Moi, Lisa LeBlanc, je joue du folk-trash. Je suis une Acadienne qui roule ses r, qui aime se moquer d’elle-même, qui écrit des textes sans trop de froufrous et qui est tannée de chanter des chansons de fifilles !
Voilà comment Lisa (prononcez Lissa) LeBlanc se définit en une phrase. À 21 ans, cette jeune femme de Rosaireville au Nouveau-Brunswick a déjà très bien apprivoisé l’idée de s’assumer complètement. Bonne chose de faite !
Le murmure se faisait entendre au sujet de Lisa LeBlanc depuis au moins deux ans, alors qu’elle commençait à faire des spectacles. Je me souviens m’être demandé de quelle sorte de « bibitte épeurante » il s’agissait, quand j’ai entendu un extrait de démo à la radio.
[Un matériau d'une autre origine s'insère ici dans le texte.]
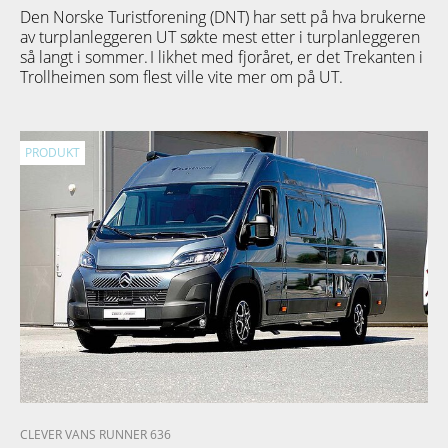
Den Norske Turistforening (DNT) har sett på hva brukerne
av turplanleggeren
UT
søkte mest etter i turplanleggeren
så langt i sommer. I likhet med fjoråret, er det Trekanten i
Trollheimen som flest ville vite mer om på UT.
PRODUKT
CLEVER VANS RUNNER 636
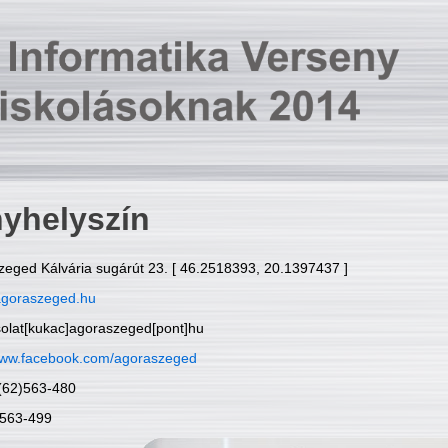
yhelyszín
zeged Kálvária sugárút 23. [ 46.2518393, 20.1397437 ]
goraszeged.hu
solat[kukac]agoraszeged[pont]hu
ww.facebook.com/agoraszeged
6(62)563-480
)563-499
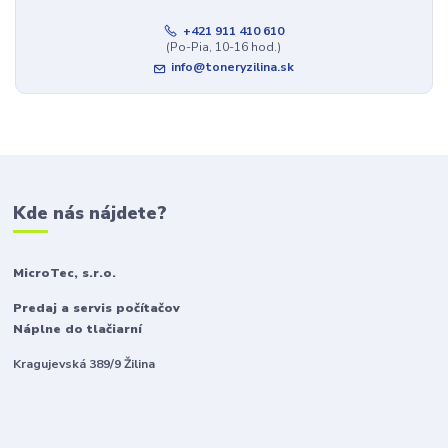
+421 911 410 610
(Po-Pia, 10-16 hod.)
info@toneryzilina.sk
Kde nás nájdete?
MicroTec, s.r.o.
Predaj a servis počítačov
Náplne do tlačiarní
Kragujevská 389/9 Žilina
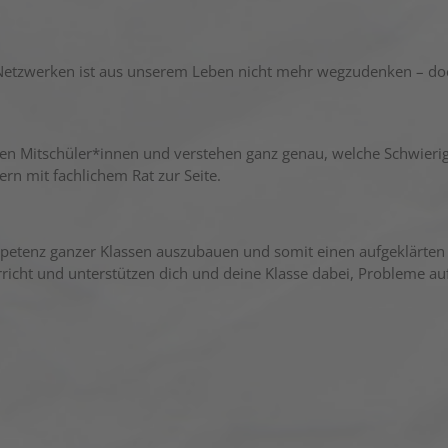
Netzwerken ist aus unserem Leben nicht mehr wegzudenken – do
en Mitschüler*innen und verstehen ganz genau, welche Schwierigk
ern mit fachlichem Rat zur Seite.
ompetenz ganzer Klassen auszubauen und somit einen aufgeklär
icht und unterstützen dich und deine Klasse dabei, Probleme auf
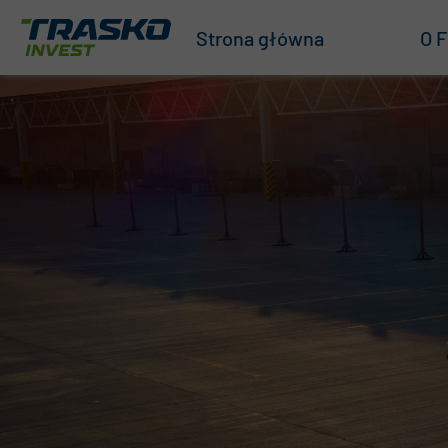
Strona główna
O F
O n
Nas
Zar
ISO
Na
Zró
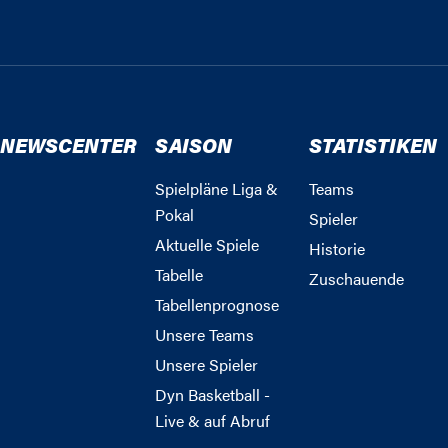
NEWSCENTER
SAISON
STATISTIKEN
Spielpläne Liga &
Teams
Pokal
Spieler
Aktuelle Spiele
Historie
Tabelle
Zuschauende
Tabellenprognose
Unsere Teams
Unsere Spieler
Dyn Basketball -
Live & auf Abruf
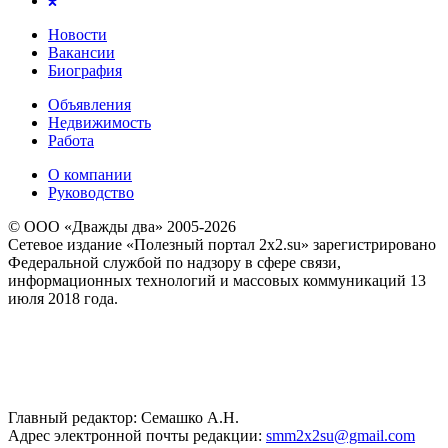
Новости
Вакансии
Биография
Объявления
Недвижимость
Работа
О компании
Руководство
© ООО «Дважды два» 2005-2026
Сетевое издание «Полезный портал 2x2.su» зарегистрировано
Федеральной службой по надзору в сфере связи,
информационных технологий и массовых коммуникаций 13
июля 2018 года.
Главный редактор: Семашко А.Н.
Адрес электронной почты редакции:
smm2x2su@gmail.com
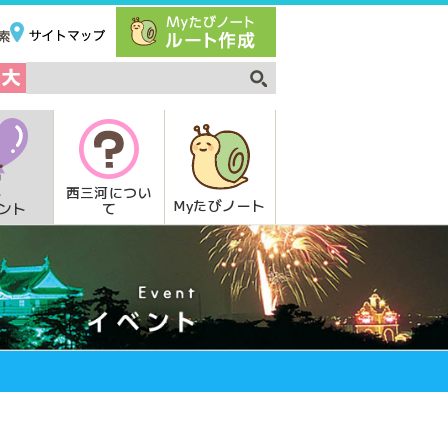
西三河につい
Myたびノート
て
ント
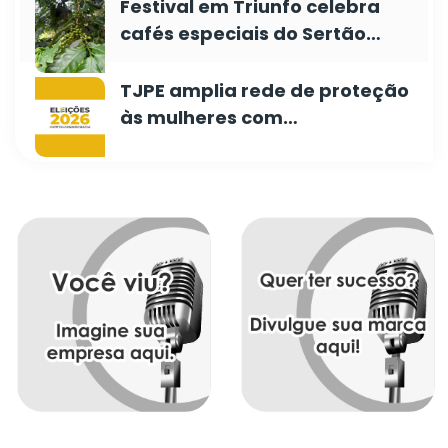
Festival em Triunfo celebra
cafés especiais do Sertão…
TJPE amplia rede de proteção
às mulheres com…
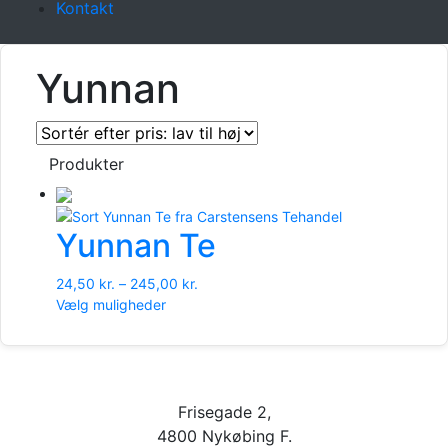
Kontakt
Yunnan
Produkter
Yunnan Te
Prisinterval:
24,50
kr.
–
245,00
kr.
Dette
24,50 kr.
Vælg muligheder
vare
til
har
245,00 kr.
flere
varianter.
Mulighederne
Frisegade 2,
kan
4800 Nykøbing F.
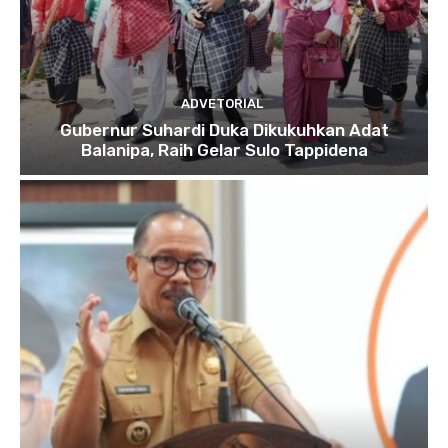
ADVETORIAL
Gubernur Suhardi Duka Dikukuhkan Adat
Balanipa, Raih Gelar Sulo Tappidena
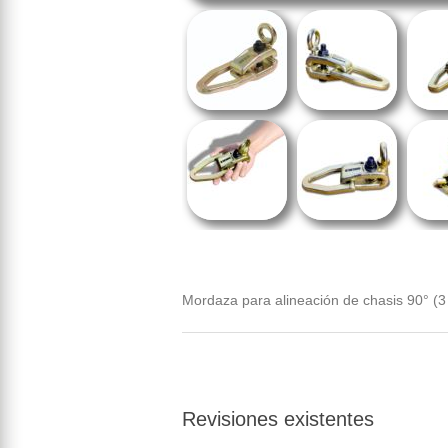
Mordaza para alineación de chasis 90° (3
Revisiones existentes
Il s’agissait de la chanson crèvecoeur Câlisse-moi là, une de celles qui vous décapent l’âme au jet de sable :
Pis câlisse-moi là
Vas-y jusqu’au boutte, finis-moi ça
Pis câlisse-moi là
J’te bet t’es pas game
Trop peureux de voir que j’aimerais p’t’être ça
Déchirer les images de tes trahisons
Déchirer les poêmes de tes mensonges
J’t’effacerai comme les brouillons de chansons poches que j’t’ai écrites
J’les jetterai au feu et ils brûleront Oh, ils brûleront
Lisa LeBlanc a fait l’École nationale de la chanson de Granby. Elle raconte qu’elle y est entrée fille et qu’elle en est ressortie femme. Elle a appris à dompter ses démons intérieurs, sa peur bleue de faire des chansons « quétaines », et qu'on l’a aidée à trouver le bon dosage de ses chansons pour faire sortir ce qui l’habite. Elle s’est par la suite retrouvée lauréate du Festival international de la chanson de Granby en septembre 2010.
Puis enfin, son disque éponyme est sorti ce printemps chez Bonsound Records, car il était plus que temps, tant pour elle que pour nous. Elle avait déjà accumulé plus de 200 spectacles, autant ici qu’en France et en Suisse. C’est d’ailleurs ce qu’elle dit, qu’elle est d’abord contente d’avoir « enfin un disque à donner » à ses admirateurs déjà bien nombreux, puisque la plupart des chansons qu’on y trouve avaient déjà vécu amplement sur les planches. Et, à mon plus grand bonheur, j’ai constaté que plutôt qu’épeurante, elle est sympathique à faire peur ! Une seule écoute de son (déjà) tube Aujourd’hui, ma vie c’est d’la marde vous convaincra !
On passe aisément du (presque) drame aux portraits auto-dérisoires en passant par des observations rigolotes du monde qui l’entoure, des choses qui l’énervent, de la beauté kitsch de la vie, de ce qu’elle considère comme « quétaine » mais qu’elle réussit quand même à canaliser dans son écriture toute singulière.
Il me semble que beaucoup attendaient sa venue de pied ferme. C’est curieux comme on s’est approprié très rapidement ses mots crus, son swing de chanteuse brute et son intégrité qui transpire bien au-delà d’une simple écoute de disque. On puise une grande satisfaction à entendre la vérité de cette jeune femme si étonnamment mature, qui vient nous brasser la cage des trop souvent non-dits d’émotions.
Réalisé par Louis-Jean Cormier de Karkwa, le disque ne présente aucun fla-fla ni ne comporte de grandes surprises, sinon la justesse du jeu et la maturité étonnante de l’écriture. La pureté des arrangements et la mise en valeur totale de sa voix juste, parfois douce, souvent sablonneuse, du folktrash et du country si chers à notre Lisa sont mis sous une lumière vive, tels quels.
Voyez, je dis déjà « notre » Lisa, comme si elle faisait partie de la famille. Certainement le mouton noir de la famille, mais un mouton, ce n’est pas bien méchant, au fond !
Lisa LeBlanc assouvit non seulement une faim, mais aussi une soif de se rafraîchir à l’eau de ses mots bien buvables, même sous des allures par moments caustiques. Une joie musicale qui, j’espère, continuera à se propager longtemps.
Sorti en début d’année, l’album dépasse aujourd’hui ceux de Francis Cabrel, de Star Académie, des Cowboys fringants et de Mes Aïeux dans le classement des albums les plus vendus sur iTunes. Elle a même devancé les ventes du dernier disque de Madonna pendant quelques jours. ||
Virgini Bédard vit et travaille à Québec, entre la peinture, l’écriture et le graphisme. Elle se passionne pour ses créations et celles des autres.